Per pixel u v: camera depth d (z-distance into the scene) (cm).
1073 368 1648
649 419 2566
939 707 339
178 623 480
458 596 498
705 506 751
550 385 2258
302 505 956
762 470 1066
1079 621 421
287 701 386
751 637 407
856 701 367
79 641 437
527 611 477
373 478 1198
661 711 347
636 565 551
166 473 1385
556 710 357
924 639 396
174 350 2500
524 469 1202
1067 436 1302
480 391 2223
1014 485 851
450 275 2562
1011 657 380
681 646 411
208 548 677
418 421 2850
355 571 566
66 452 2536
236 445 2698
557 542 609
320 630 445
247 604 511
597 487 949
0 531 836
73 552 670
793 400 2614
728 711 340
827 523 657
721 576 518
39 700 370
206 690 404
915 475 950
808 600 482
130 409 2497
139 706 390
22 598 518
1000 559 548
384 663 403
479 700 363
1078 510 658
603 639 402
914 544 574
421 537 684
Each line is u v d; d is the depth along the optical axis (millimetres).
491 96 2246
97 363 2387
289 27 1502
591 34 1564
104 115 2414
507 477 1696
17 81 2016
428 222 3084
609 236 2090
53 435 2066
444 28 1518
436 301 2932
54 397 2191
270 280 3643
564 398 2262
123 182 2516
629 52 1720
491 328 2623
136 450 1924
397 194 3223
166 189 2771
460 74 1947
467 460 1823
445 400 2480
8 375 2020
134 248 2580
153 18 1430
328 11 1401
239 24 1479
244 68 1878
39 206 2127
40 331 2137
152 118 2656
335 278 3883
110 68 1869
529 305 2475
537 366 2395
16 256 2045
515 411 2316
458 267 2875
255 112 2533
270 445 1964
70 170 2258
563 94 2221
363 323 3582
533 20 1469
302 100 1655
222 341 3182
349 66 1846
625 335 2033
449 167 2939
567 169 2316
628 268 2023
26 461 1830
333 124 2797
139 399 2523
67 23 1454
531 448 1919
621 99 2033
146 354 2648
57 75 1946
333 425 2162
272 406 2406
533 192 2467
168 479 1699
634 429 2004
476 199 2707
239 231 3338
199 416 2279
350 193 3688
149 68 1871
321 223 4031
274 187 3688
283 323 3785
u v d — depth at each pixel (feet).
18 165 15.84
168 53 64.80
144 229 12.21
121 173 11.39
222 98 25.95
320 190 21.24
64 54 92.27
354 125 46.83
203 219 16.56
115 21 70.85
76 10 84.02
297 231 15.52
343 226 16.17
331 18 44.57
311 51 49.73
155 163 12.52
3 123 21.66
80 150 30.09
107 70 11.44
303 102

EXERCISE BRIEF –
Please show each line in the records above that contains "pixel".

EXERCISE OUTPUT –
Per pixel u v: camera depth d (z-distance into the scene) (cm).
u v d — depth at each pixel (feet).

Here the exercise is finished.